Qdrant, Rust, open source.
Weaviate, with built-in vectorizers.
Milvus, distributed.
Pinecone, managed.
Chroma, developer-friendly local default.
Indexing structures: HNSW (most common), IVF, ScaNN. Tradeoff: recall vs. latency vs. memory.
Multi-Model#
The hybrid family. ArangoDB, OrientDB, and FoundationDB expose multiple data models through one engine, which can replace a stack of specialized stores. The risk: future requirements push the workload outside the engine’s strongest mode and the multi-model promise stops paying off.
Some databases offer multiple models behind one engine.
ArangoDB, document + graph + key-value.
OrientDB, similar.
FoundationDB, ordered key-value with layers (SQL, document, etc.).

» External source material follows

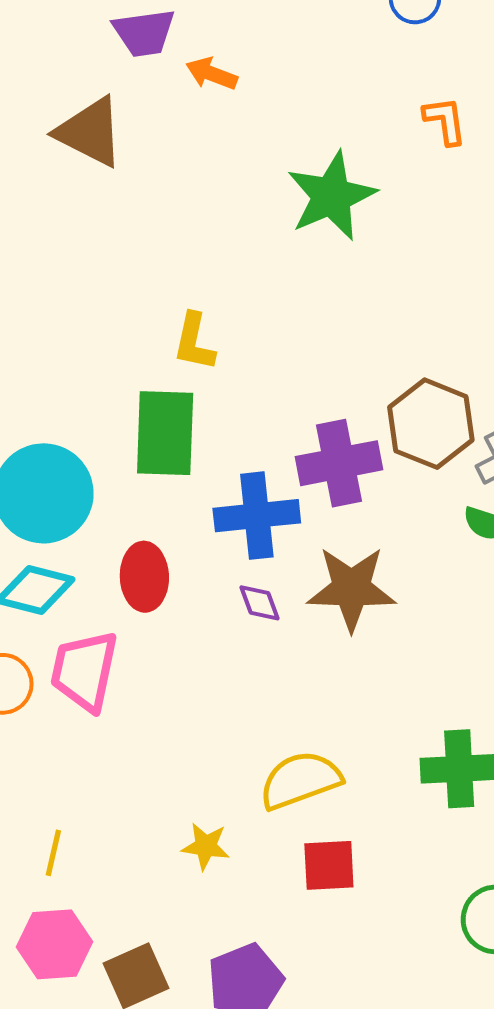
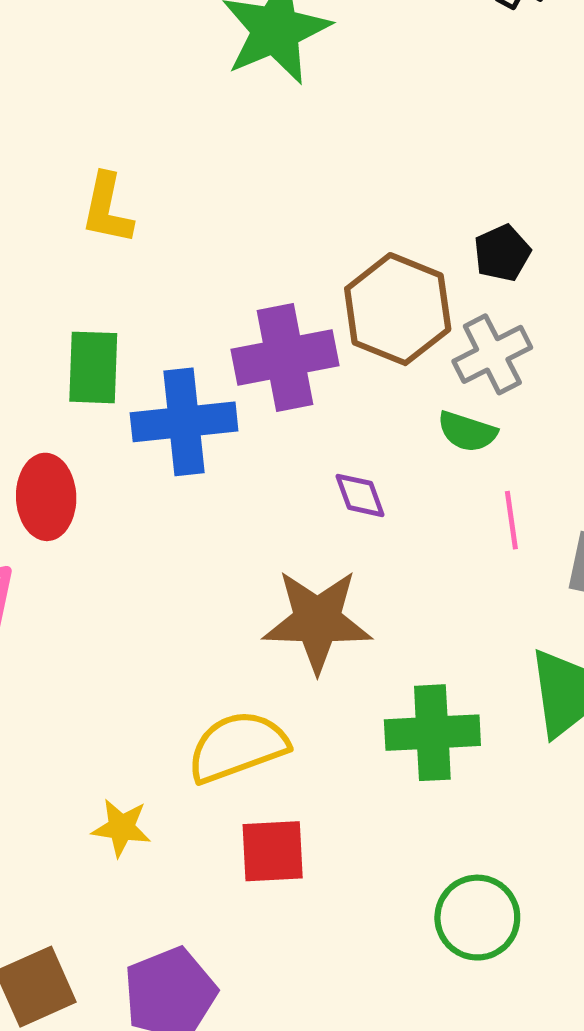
green rectangle: (165, 433) -> (93, 367), moved, size x0.7
brown star: (351, 589) -> (317, 621), moved
purple diamond: (259, 603) -> (360, 495), moved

Useful when the alternative is running multiple specialized stores; risky when a future requirement strains the engine outside its strongest mode.
Choosing a NoSQL Store#
The decision tree for picking among NoSQL families. Access pattern, consistency tolerance, scale profile, and operational reality drive the choice; one rarely beats Postgres on all four. The boring 2026 answer remains: start with Postgres; specialize only when a profile demands it.
Questions that usually drive the answer.
Access pattern, single-key get? range scan? graph traversal? full-text search? aggregation?
Consistency, can the workload tolerate eventual consistency?
Scale profile, many small reads, large analytical scans, write-heavy?
Operational reality, can your team run a Cassandra cluster?
The boring answer in 2026 still holds: start with PostgreSQL, add a specialized store only when a profile or specific feature genuinely requires it.